* [Instructions to follow] From the entries below, return exactly the lines beginning at the one that contains "- ~Ctrl+R~로 fuzzy 히스토리 검색" and ending at the one that contains "키보드 설정 (~machines/laptop.nix~)", both of them included, and only those lines.

* [Material provided]
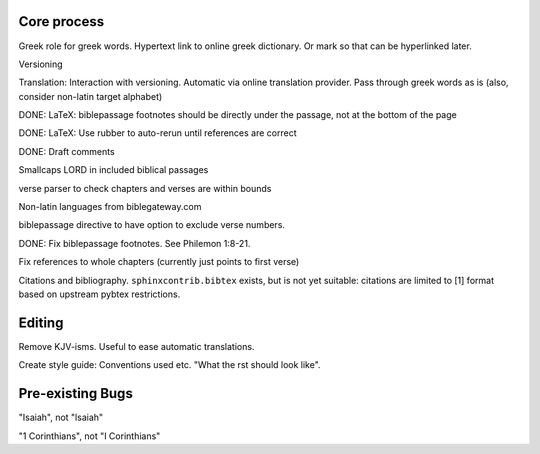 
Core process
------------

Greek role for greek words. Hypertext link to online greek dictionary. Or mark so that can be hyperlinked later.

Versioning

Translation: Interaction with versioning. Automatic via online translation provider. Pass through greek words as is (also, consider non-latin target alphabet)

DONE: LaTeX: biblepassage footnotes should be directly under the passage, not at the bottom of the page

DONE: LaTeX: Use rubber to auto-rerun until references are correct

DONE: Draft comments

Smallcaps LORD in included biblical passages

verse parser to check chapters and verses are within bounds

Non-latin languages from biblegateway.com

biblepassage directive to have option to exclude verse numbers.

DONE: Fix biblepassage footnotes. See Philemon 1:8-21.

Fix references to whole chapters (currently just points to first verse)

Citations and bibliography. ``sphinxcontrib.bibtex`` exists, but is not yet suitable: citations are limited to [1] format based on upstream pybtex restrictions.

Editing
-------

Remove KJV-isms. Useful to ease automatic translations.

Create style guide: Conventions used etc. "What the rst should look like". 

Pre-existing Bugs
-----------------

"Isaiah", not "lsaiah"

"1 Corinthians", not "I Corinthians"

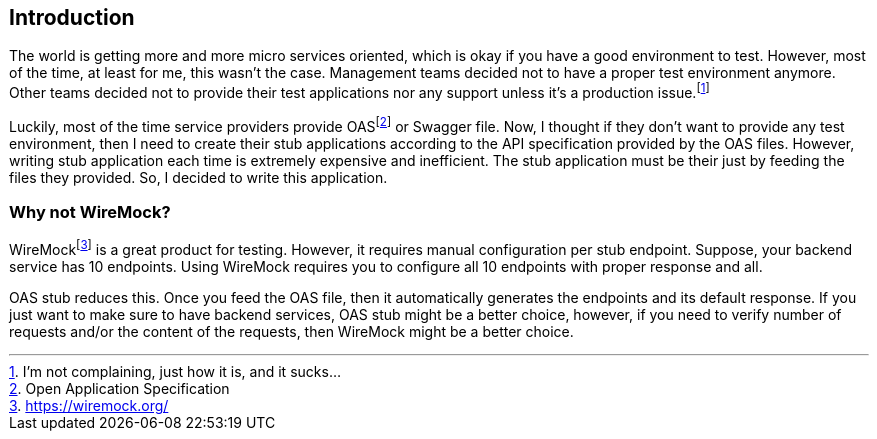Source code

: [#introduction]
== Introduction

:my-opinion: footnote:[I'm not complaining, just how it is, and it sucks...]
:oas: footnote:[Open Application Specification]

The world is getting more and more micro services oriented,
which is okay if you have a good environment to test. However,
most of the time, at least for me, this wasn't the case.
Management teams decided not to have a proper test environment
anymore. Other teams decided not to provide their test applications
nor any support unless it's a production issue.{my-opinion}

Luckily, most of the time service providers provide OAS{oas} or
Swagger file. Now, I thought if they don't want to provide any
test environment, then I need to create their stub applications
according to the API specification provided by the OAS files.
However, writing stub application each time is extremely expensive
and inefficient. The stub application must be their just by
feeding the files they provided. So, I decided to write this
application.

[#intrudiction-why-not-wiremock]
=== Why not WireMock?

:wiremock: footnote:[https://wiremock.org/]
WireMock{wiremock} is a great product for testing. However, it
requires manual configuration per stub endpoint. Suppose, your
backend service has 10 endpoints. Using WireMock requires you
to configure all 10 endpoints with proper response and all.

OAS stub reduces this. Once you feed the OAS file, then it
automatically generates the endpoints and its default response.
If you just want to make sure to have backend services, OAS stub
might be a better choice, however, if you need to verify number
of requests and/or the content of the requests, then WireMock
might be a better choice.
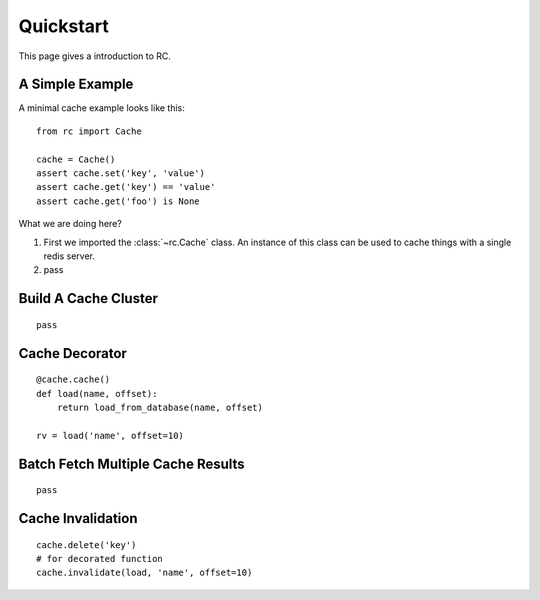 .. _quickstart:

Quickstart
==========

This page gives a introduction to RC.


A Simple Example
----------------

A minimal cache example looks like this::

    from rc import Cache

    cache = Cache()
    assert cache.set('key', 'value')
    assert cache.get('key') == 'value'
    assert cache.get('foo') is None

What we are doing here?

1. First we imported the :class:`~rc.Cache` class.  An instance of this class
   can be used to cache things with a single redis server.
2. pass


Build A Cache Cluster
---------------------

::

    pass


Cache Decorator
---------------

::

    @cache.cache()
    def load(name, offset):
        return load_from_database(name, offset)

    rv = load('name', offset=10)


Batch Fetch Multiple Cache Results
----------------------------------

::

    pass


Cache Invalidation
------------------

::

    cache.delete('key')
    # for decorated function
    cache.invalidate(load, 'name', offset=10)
--
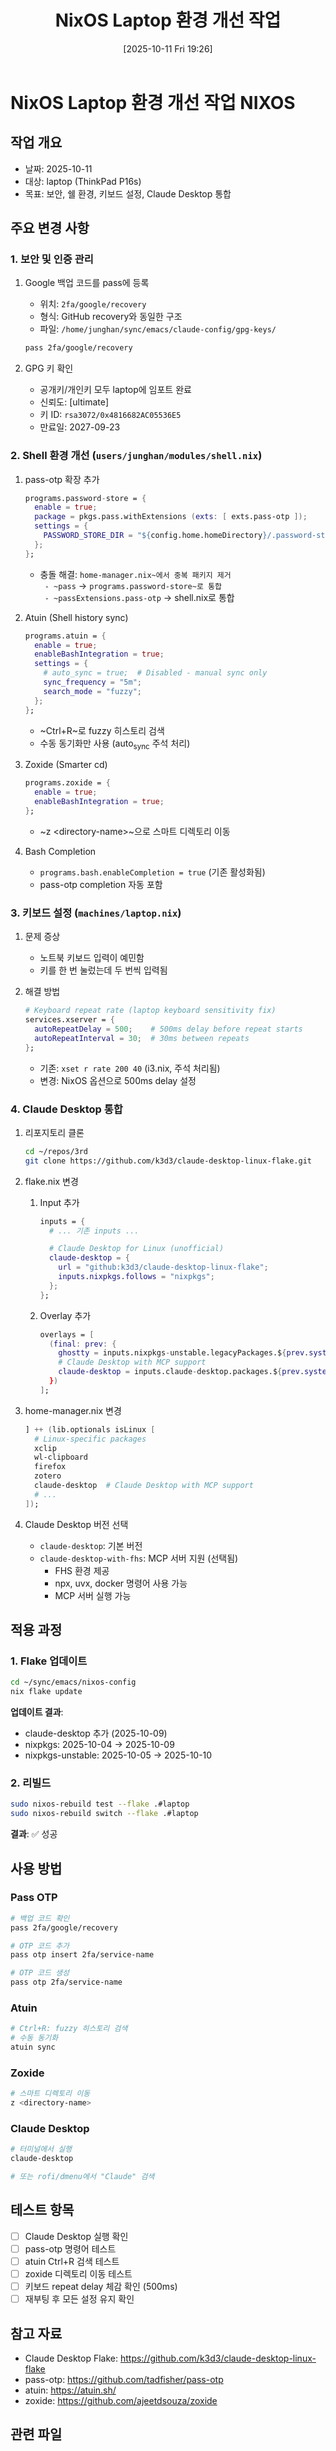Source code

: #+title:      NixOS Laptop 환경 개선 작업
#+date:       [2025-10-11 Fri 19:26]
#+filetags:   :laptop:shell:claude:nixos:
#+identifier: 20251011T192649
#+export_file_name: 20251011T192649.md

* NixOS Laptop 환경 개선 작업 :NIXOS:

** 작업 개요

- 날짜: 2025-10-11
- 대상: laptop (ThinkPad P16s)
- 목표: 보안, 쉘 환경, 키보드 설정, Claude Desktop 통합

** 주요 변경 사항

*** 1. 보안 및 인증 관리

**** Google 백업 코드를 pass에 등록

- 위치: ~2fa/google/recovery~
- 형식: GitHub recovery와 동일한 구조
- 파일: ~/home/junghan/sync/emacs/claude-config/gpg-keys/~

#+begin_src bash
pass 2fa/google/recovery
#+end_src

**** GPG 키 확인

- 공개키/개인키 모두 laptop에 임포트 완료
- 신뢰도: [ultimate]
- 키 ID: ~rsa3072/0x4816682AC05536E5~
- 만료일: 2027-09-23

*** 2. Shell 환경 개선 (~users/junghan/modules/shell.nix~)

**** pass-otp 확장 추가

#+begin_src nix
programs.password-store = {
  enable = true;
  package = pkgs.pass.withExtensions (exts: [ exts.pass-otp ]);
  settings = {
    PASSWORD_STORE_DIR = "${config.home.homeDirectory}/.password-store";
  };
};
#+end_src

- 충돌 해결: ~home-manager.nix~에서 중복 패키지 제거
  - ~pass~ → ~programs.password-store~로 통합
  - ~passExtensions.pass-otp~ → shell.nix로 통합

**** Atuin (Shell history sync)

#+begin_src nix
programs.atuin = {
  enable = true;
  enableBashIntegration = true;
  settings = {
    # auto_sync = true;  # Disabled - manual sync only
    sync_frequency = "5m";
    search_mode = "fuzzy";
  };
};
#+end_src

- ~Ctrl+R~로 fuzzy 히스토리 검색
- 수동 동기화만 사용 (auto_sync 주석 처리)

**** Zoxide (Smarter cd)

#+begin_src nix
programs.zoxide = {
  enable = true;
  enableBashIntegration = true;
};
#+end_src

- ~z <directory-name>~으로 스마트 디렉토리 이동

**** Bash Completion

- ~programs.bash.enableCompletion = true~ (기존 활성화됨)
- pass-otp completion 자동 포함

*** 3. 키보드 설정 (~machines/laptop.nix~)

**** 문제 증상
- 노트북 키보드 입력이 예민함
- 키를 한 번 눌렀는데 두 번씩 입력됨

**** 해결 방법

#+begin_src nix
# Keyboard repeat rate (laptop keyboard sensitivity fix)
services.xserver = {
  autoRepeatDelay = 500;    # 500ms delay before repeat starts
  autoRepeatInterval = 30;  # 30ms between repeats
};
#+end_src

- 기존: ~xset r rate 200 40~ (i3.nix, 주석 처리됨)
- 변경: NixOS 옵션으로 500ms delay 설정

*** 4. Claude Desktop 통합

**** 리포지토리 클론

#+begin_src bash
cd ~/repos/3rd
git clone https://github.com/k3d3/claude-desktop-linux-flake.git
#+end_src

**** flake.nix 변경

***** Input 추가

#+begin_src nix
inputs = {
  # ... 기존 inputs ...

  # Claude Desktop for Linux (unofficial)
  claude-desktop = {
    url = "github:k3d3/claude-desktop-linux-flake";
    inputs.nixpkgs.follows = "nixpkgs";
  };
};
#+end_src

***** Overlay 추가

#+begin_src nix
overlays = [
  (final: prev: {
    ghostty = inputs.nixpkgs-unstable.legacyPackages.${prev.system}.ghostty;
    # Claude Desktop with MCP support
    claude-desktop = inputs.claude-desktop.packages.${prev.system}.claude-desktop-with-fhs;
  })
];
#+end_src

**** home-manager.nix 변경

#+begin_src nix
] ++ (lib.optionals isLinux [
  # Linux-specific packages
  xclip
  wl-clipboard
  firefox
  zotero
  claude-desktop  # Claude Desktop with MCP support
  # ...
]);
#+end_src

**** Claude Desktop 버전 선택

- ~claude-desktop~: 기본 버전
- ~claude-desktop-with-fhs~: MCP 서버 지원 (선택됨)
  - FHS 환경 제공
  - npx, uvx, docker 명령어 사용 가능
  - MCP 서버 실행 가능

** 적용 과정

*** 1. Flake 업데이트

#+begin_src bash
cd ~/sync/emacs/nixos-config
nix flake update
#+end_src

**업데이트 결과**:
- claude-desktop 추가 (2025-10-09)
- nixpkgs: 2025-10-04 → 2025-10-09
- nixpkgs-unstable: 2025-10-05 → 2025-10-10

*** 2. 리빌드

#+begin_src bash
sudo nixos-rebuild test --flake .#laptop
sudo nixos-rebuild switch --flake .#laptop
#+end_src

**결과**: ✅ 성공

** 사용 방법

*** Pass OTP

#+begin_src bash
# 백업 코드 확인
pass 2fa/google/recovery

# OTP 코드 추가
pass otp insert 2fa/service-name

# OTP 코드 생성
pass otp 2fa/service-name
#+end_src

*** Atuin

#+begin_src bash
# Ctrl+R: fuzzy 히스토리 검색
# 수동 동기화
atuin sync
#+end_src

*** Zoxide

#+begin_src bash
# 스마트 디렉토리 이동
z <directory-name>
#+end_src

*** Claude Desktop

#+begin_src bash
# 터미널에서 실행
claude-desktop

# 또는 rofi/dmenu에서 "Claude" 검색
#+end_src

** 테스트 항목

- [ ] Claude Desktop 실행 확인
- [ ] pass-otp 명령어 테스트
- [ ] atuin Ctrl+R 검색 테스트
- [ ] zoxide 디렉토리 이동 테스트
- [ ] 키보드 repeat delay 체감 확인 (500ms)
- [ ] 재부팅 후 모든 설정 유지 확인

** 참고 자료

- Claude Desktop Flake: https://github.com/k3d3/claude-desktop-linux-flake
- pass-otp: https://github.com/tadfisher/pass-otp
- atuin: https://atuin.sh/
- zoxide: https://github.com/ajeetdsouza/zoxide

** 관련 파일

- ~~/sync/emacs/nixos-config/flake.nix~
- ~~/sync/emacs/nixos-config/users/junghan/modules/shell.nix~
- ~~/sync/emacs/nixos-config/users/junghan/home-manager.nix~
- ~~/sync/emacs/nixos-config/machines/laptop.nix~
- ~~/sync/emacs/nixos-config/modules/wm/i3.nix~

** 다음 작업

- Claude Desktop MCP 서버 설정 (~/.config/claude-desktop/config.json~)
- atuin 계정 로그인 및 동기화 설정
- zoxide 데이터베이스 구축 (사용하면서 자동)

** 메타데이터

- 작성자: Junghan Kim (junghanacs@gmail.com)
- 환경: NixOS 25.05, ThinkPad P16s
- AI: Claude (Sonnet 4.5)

* [Written response]
- ~Ctrl+R~로 fuzzy 히스토리 검색
- 수동 동기화만 사용 (auto_sync 주석 처리)

**** Zoxide (Smarter cd)

#+begin_src nix
programs.zoxide = {
  enable = true;
  enableBashIntegration = true;
};
#+end_src

- ~z <directory-name>~으로 스마트 디렉토리 이동

**** Bash Completion

- ~programs.bash.enableCompletion = true~ (기존 활성화됨)
- pass-otp completion 자동 포함

*** 3. 키보드 설정 (~machines/laptop.nix~)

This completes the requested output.